The role of teachers is to encourage students to reason for themselves and to question pedagogic authority. Memorizing facts may help children “perform” according the meaningless standards of formal schooling, but it will not make them true students of the world around and inside them.

How our schools cripple the mind

Saturday, February 14th, 2009

Formal schooling, especially as dominated by the state, has served to cripple the intellectual lives of every generation since its inception.
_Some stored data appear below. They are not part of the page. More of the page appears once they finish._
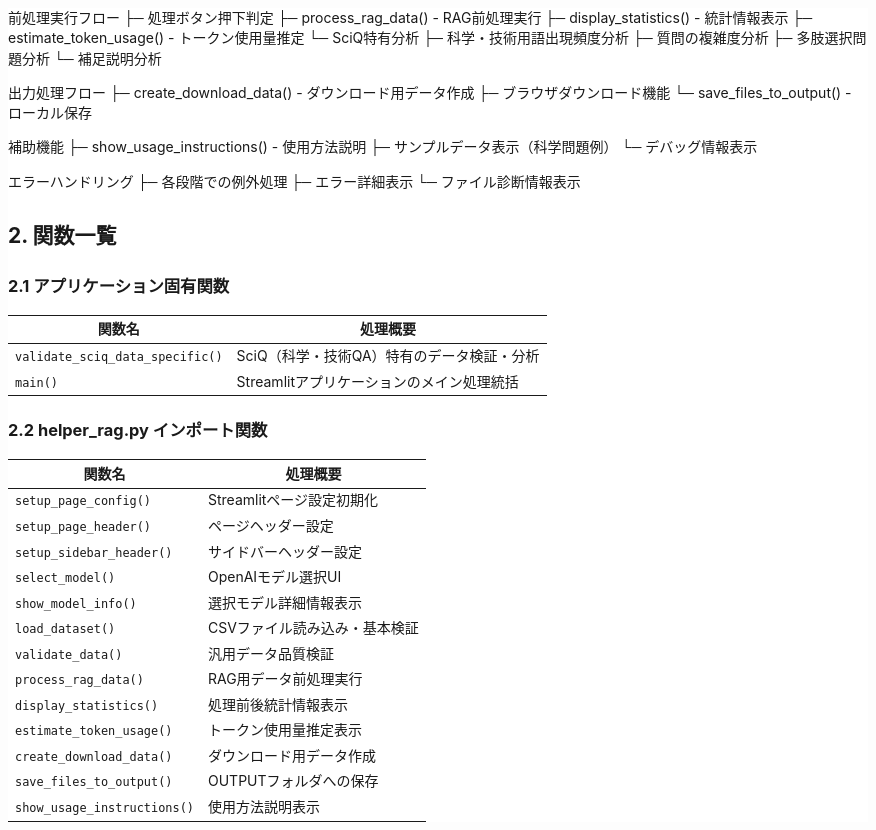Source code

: 前処理実行フロー
├─ 処理ボタン押下判定
├─ process_rag_data() - RAG前処理実行
├─ display_statistics() - 統計情報表示
├─ estimate_token_usage() - トークン使用量推定
└─ SciQ特有分析
├─ 科学・技術用語出現頻度分析
├─ 質問の複雑度分析
├─ 多肢選択問題分析
└─ 補足説明分析

出力処理フロー
├─ create_download_data() - ダウンロード用データ作成
├─ ブラウザダウンロード機能
└─ save_files_to_output() - ローカル保存

補助機能
├─ show_usage_instructions() - 使用方法説明
├─ サンプルデータ表示（科学問題例）
└─ デバッグ情報表示


エラーハンドリング
├─ 各段階での例外処理
├─ エラー詳細表示
└─ ファイル診断情報表示

## 2. 関数一覧

### 2.1 アプリケーション固有関数


| 関数名                          | 処理概要                                   |
| ------------------------------- | ------------------------------------------ |
| `validate_sciq_data_specific()` | SciQ（科学・技術QA）特有のデータ検証・分析 |
| `main()`                        | Streamlitアプリケーションのメイン処理統括  |

### 2.2 helper_rag.py インポート関数


| 関数名                      | 処理概要                      |
| --------------------------- | ----------------------------- |
| `setup_page_config()`       | Streamlitページ設定初期化     |
| `setup_page_header()`       | ページヘッダー設定            |
| `setup_sidebar_header()`    | サイドバーヘッダー設定        |
| `select_model()`            | OpenAIモデル選択UI            |
| `show_model_info()`         | 選択モデル詳細情報表示        |
| `load_dataset()`            | CSVファイル読み込み・基本検証 |
| `validate_data()`           | 汎用データ品質検証            |
| `process_rag_data()`        | RAG用データ前処理実行         |
| `display_statistics()`      | 処理前後統計情報表示          |
| `estimate_token_usage()`    | トークン使用量推定表示        |
| `create_download_data()`    | ダウンロード用データ作成      |
| `save_files_to_output()`    | OUTPUTフォルダへの保存        |
| `show_usage_instructions()` | 使用方法説明表示              |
In schools, children are herded and harrangued into completing academic chores.  These chores are usually utterly mindless, pointless, forgettable, boring, harrowing, or some combination of the above.  Some students never get the hang of it.  Some put their heads down and plow through it, because they know how important it is to their future.  Some have been conditioned so well by their Pavlov-like teachers that they come to enjoy the work for the sake of the expected reward.  And a few of them manage to find interest in the world of thoughtfulness despite all the schools do.  The kids in the last group (and a few in the second-to-last) end up as thoughtful adults.  A smaller subset of them become true philosophers, in the broadest sense of the term, with an insatiable curiosity and a lust for the truth.  But the majority of people end up as one in the burgeoning mass of the shallow and the frivolous.  Even those who manage to succeed in school, college, and even graduate school generally end up never reading a book from cover-to-cover again: let alone explore a school of thought, question long-held beliefes, or debate another person intelligently about politics, religion, or ethics.

That is why on the television show “Are You Smarter Than A Fifth Grader?”, the answer to the show’s fundamental, eponymous question is so often, “No.”  Many people peak intellectually in the fifth grade, or soon thereafter.  They cram their brain with as many facts and algorithms as they need to in order to succeed while in school, but then intellectually check out for the rest of their lives.